How a single sentence unlocked the story of missing care in jails

Author(s)
Published on
June 7, 2018

Kevin Lee McLaughlin was a 60-year-old inmate who died in the San Luis Obispo County Jail in April 2016. McLaughlin, who suffered from hypertension and other chronic medical conditions, complained to a jail nurse of pain and numbness in his left arm and asked to go to a hospital. Instead he was given Tylenol and sent back to his bed, where he suffered a fatal heart attack less than an hour later.

McLaughlin’s death was the genesis of “Health care behind bars,” my in-depth look at medical care — or the lack thereof — in two county jails on California’s Central Coast. For years the SLO County Jail and the Santa Barbara County jail had been plagued by accusations of inadequate care for inmates. I wanted to try and use data to get a glimpse at the health of the inmate population, the medical care available to them, and whether gaps in that care may have played a role in natural deaths of inmates at both facilities.

Getting that data was a challenge. Government entities vary widely when it comes to the collection and availability of information. In California’s county jails, I found far more obstacles than I’d originally expected.

Unlike the state’s prison system, which operates its facilities under the umbrella of single agency and keeps a large and easily accessible trove of inmate health care data on a convenient online portal, it’s up to each of California's 58 counties to manage their own jail facilities. That means that the type of data they track, and the way in which they track it, can vary wildly. In addition, no one agency is fully in charge of regulatory oversight of county jails. The closest thing is the Board of State and Community Corrections (BSCC). But the BSCC’s role is limited. They collect some jail population data via a voluntary survey, and conduct biennial inspections of jail facilities. Those inspections broadly identify if a jail has policies and protocols in place and if it is adhering to laws and regulations governing the treatment of inmates, including their medical care.
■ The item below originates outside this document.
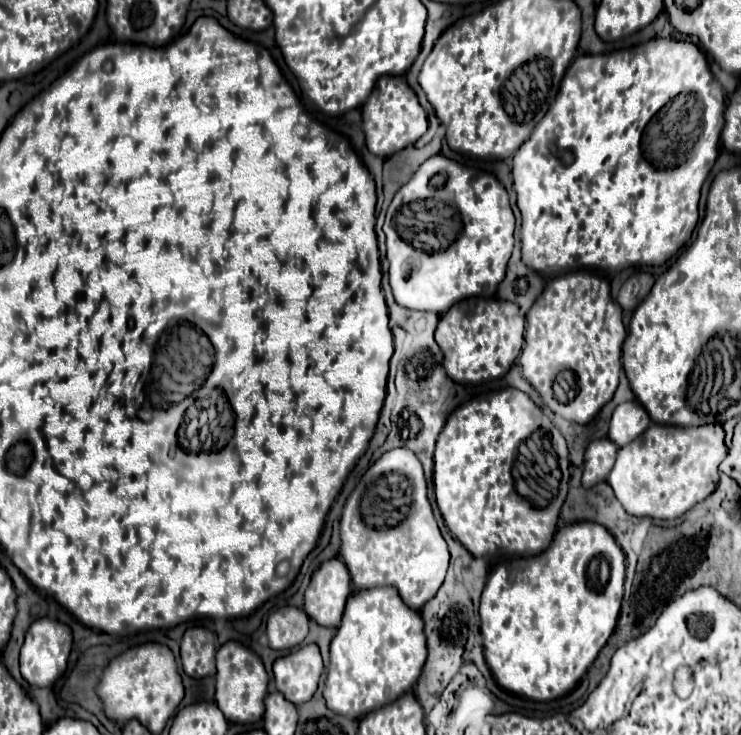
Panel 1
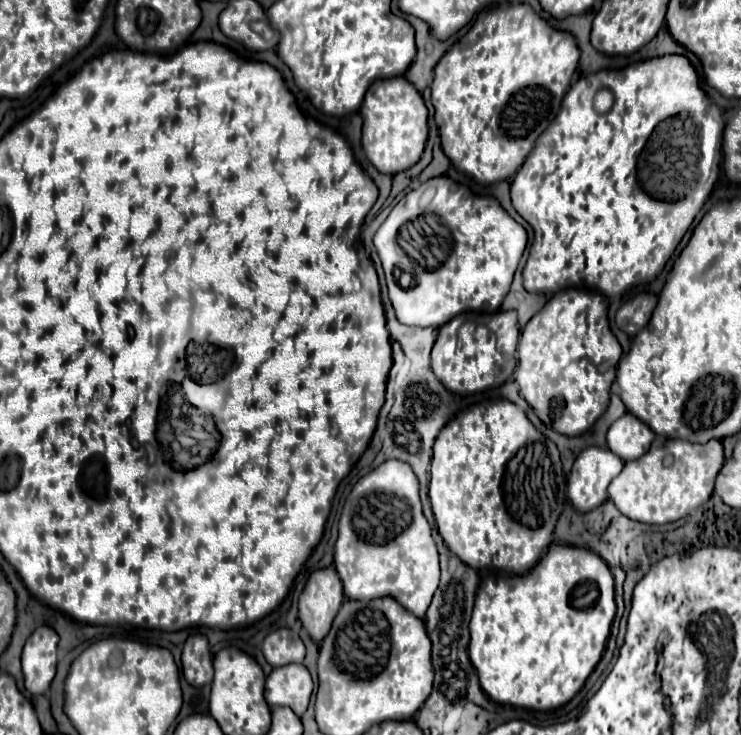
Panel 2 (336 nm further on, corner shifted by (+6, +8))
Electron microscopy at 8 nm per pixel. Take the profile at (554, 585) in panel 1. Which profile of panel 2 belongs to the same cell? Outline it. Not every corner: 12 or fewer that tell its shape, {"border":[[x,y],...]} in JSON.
{"border":[[552,543],[480,583],[470,661],[496,703],[550,711],[600,661],[614,575]]}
But those inspections lacked the details I needed to get an accurate look at the two jails. How many of inmates were sick? What medical conditions did they have? Were any inmate deaths the result of poor medical care? The information simply wasn’t there. I knew I’d have to start looking elsewhere to get the information I was after.

The first critical breakthrough came in the form of a short sentence in a four-page report on McLaughlin’s death. In a closing statement at the end of the report, an investigator mentioned that he filed a Death in Custody Reporting Form (also known as a BCIA 713) with the California Department of Justice. It was a boilerplate notation that I almost missed despite having previously read the document several times.

Just because one organization or agency isn’t collecting the data you are looking for, it doesn't mean that another isn’t. The key is finding where these entities overlap or are required to interact with each other and pass on information. 

I sent a public records request to the DOJ. What I got back in response was the first big break in getting the data I was looking for. The death in custody forms not only gave me the name of every inmate that died in the two jails from 2000 to the present, but also told me how the jails classified those deaths. The information was far from complete, but it was enough to quantify the exact number of the deaths that occurred over a set period of time, and how many of those deaths were classified as “natural”, an indication that they may have been the result of some kind of illness or medical emergency. Now I knew exactly what I needed to ask from each of the county jails to move the reporting along.   

I requested coroner, autopsy and toxicology reports for each of the names on those forms. Those records yielded much of data I’d been looking for. I had narratives of each inmate’s death, information about the kinds medical conditions they had, and in some cases, the kind medical care and treatment they were getting. I combed through each report and put the relevant information into a spreadsheet. Before long, I had all the data in one place. That data formed the core of the story, which found that more than half of all the deaths at both facilities had been classified as natural, and that the majority of the inmates who died suffered from at least one chronic medical condition. Information I found in grand jury reports, lawsuits and legal claims, and interviews with former inmates revealed that despite caring for an at-risk population suffering from a myriad of health issues such as heart disease, diabetes, and hepatitis, both jails struggled to provide proper care for years, raising questions about whether deficiencies in that care may have led to inmate deaths.

My experience discovering the “death in custody” forms taught me a valuable lesson. Just because one organization or government agency isn’t collecting the data you are looking for, it doesn't mean that another isn’t. The key is finding where these entities overlap or are required to interact with each other and pass on information. Each time this happens, there’s a good chance that some type of record is created. Often, the records of those interactions can give you some or even all of the data you’re looking for. The little tidbits you get can act as a trail of breadcrumbs, leading further down the path to the information you are looking for.

When I started this reporting project, I tended to think of data reporting in terms of size. I pictured toiling over massive databases, or crunching giant spreadsheets filled with hundreds of rows of data. In my case, though, the real work of the project seemed to be just the opposite. The data was in small bits spread out over multiple documents from several different agencies. Hunting it down and bringing it all together was an exercise in paying careful attention to little details. A single sentence, for example.